Noesen, 75, has worked in the infant room for nine years.
"I love the babies," said Noesen, of Dubuque, who feeds, rocks, plays with and consoles the infants. "I do all those kinds of things a grandmother would do."
Kieler said the foster grandparents "have skills and gifts we don't have. The children feel their calmness, serenity and security. They are invaluable to our program."
Hazel Koeller, 87, of Dubuque, has been a foster grandparent for 22 years at Eisenhower School. For much of that time, she has helped Diane Herrig, who teaches third- and fourth-grade special education students.
"She is the most patient person I know and goes above and beyond what you would expect. She's a peach," Herrig said of Koeller, who has a simple explanation for her affectionate attitude.
"I love them the same as my own," said Koeller, who has 36 grandchildren and 42 great-grandchildren.
Cheryl Walser Kramer is the program director for the foster grandparent program, funded mostly with federal dollars and partly by the United Way and other entities.
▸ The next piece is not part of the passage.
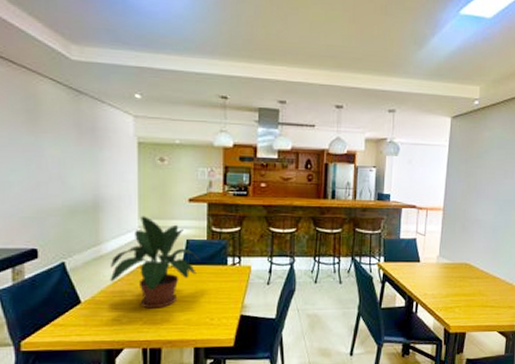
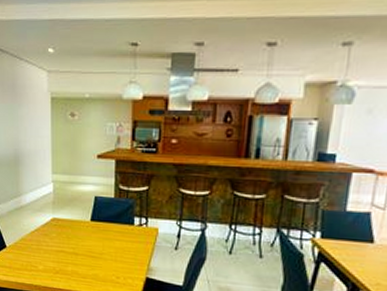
potted plant: present [110,216,201,309] -> none [28,171,108,261]

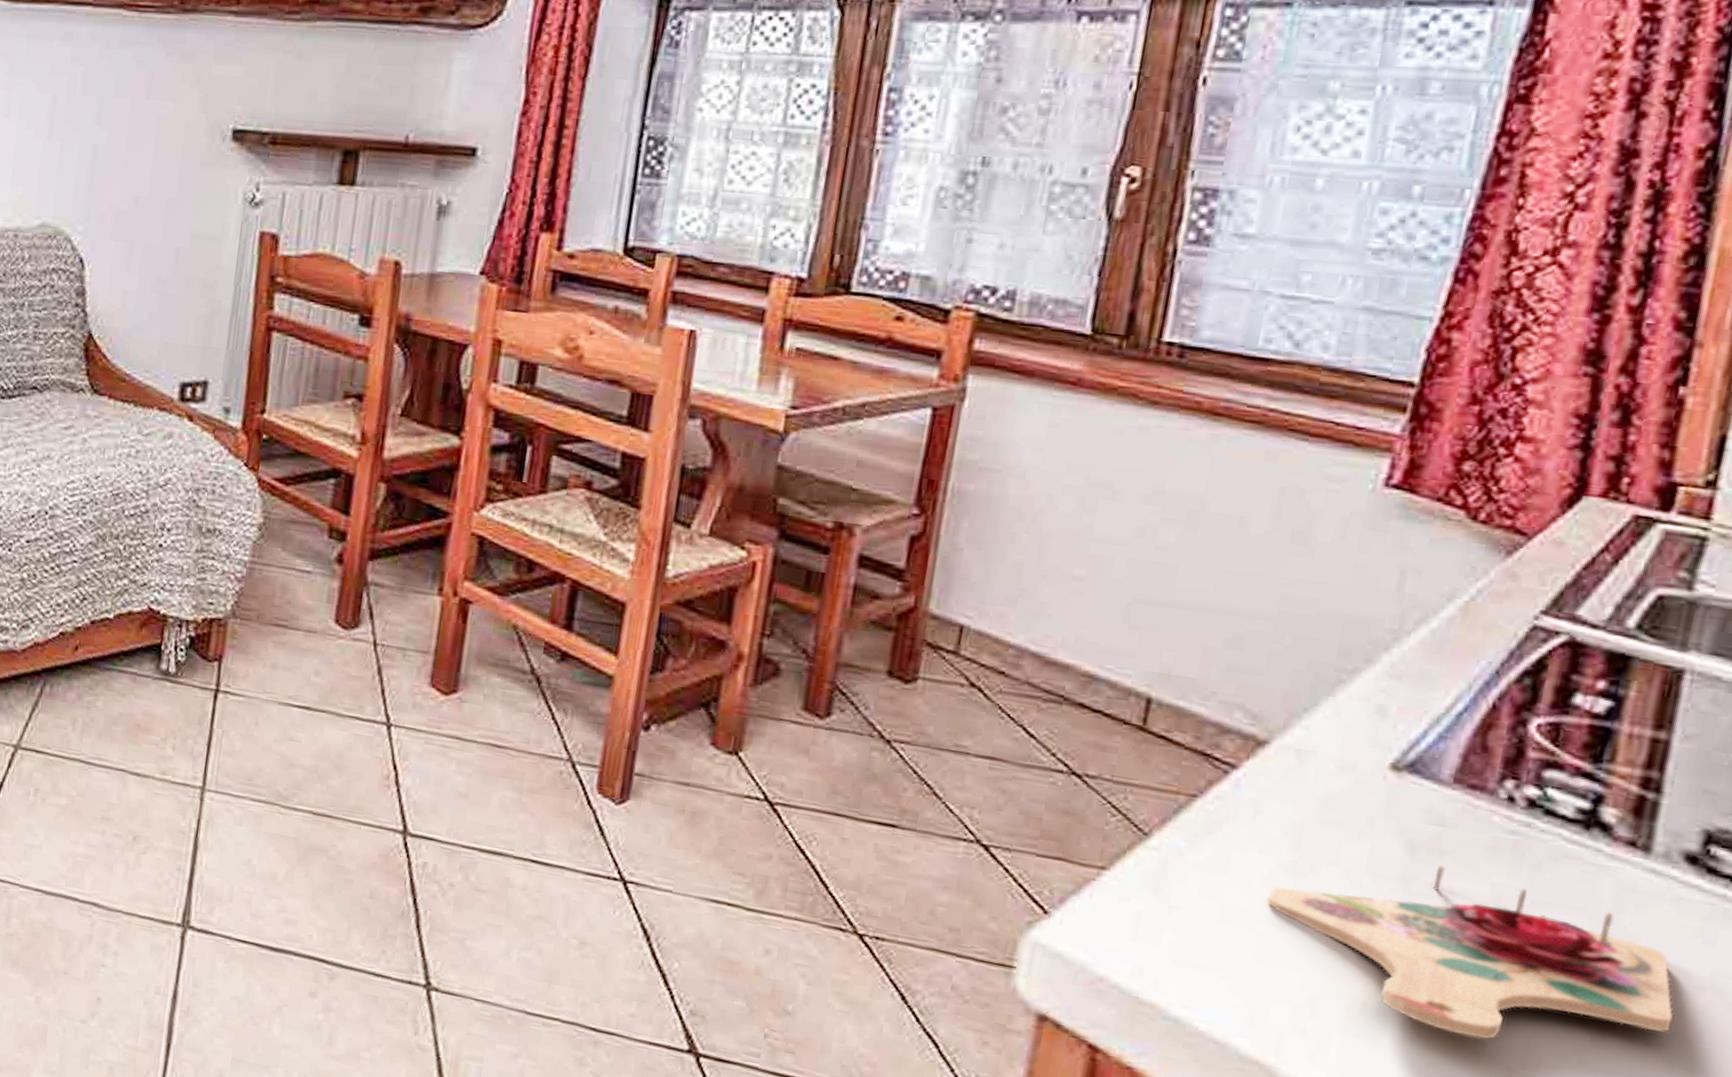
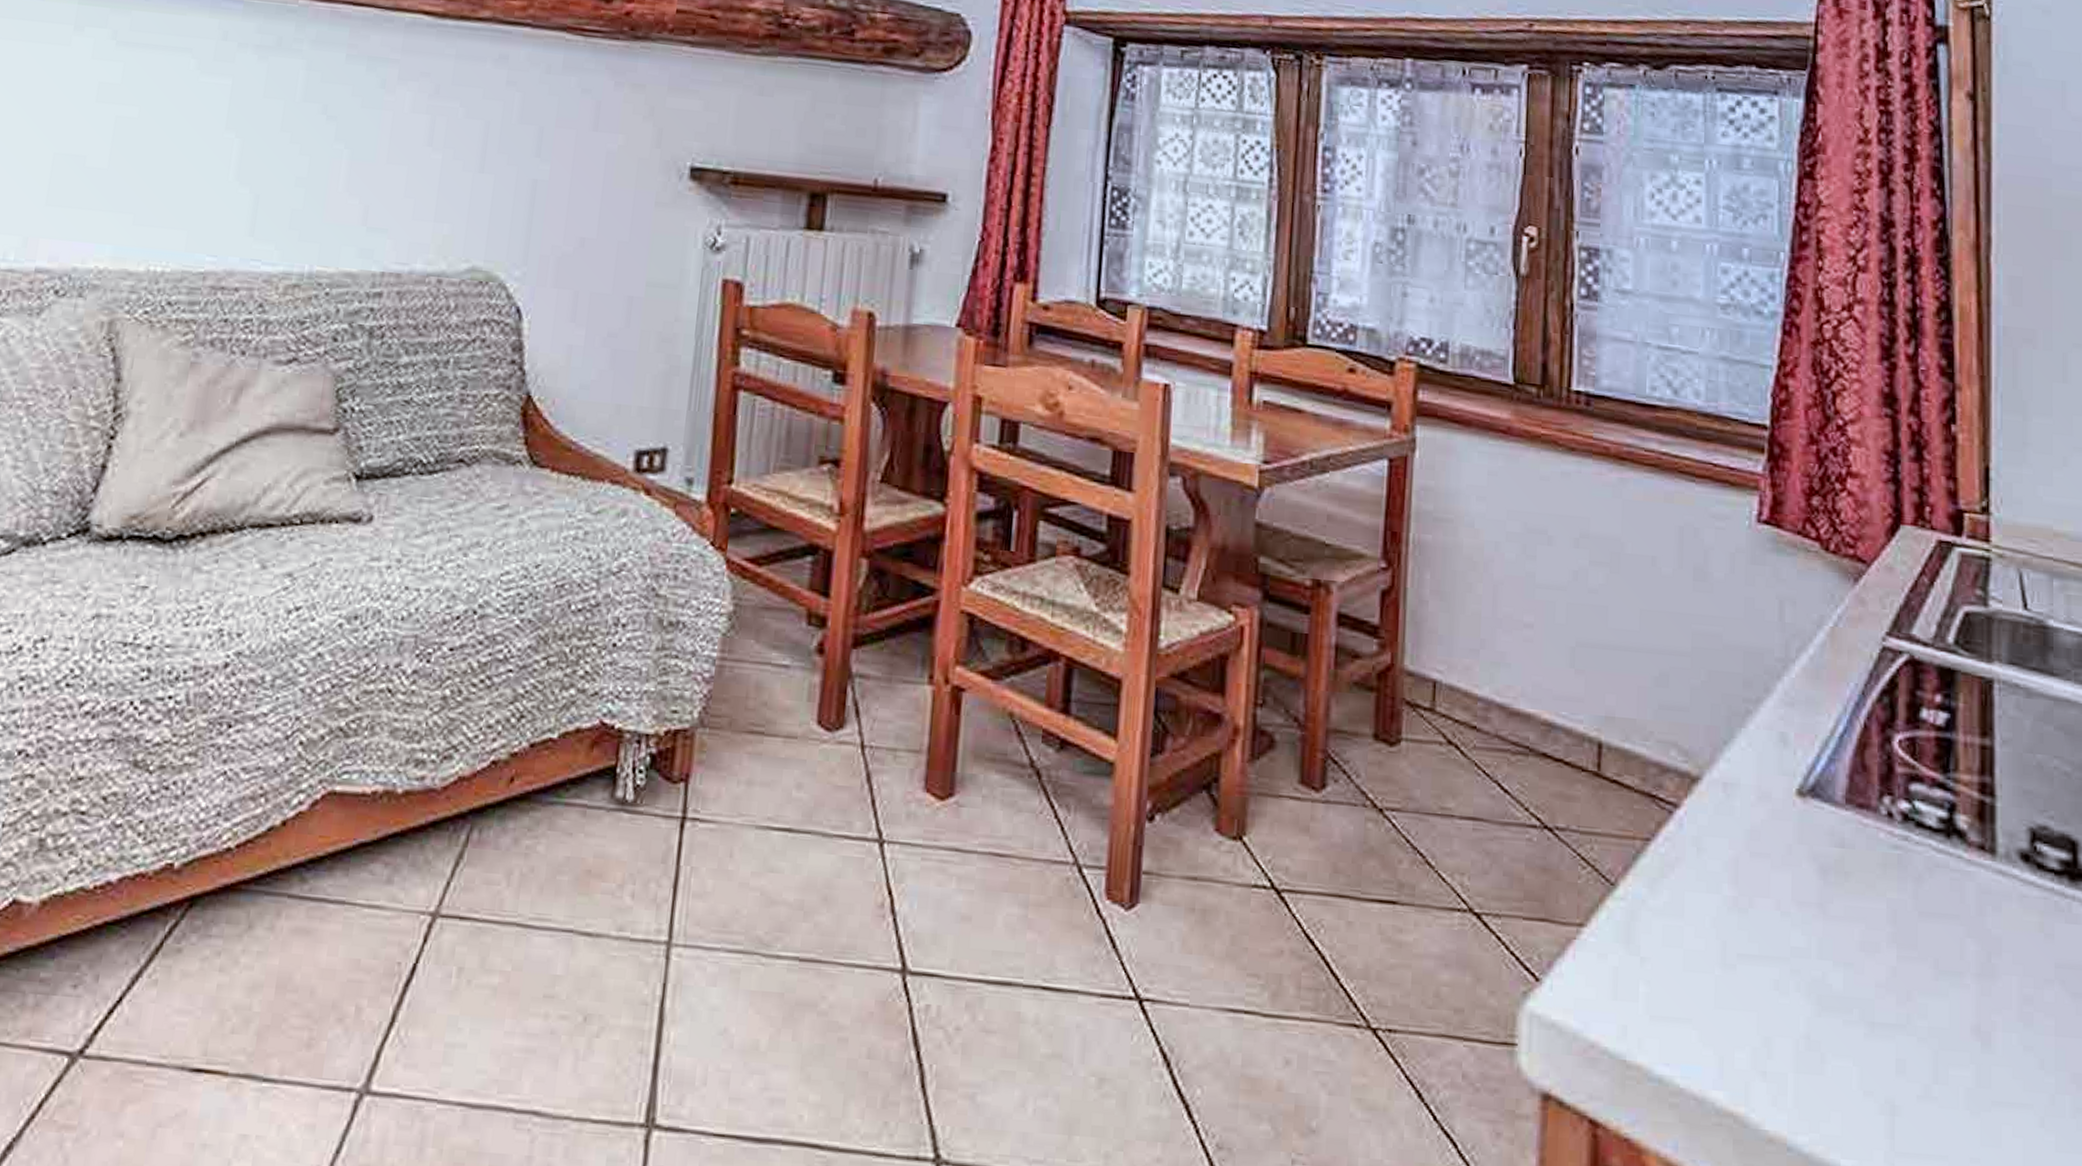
cutting board: present [1266,865,1673,1040] -> none [1718,887,2035,1059]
She said both sides benefit from the relationship.
"The seniors get the satisfaction of helping a child improve and the children form a relationship with a 'grandparent' that many of them don't have close in their lives," said Kramer, who recruits, trains and oversees the senior volunteers. That job is getting harder to do.
"It's a challenge to find folks. Seniors want to volunteer, but the 15-hour-per-week requirement is a daunting commitment to some," she said.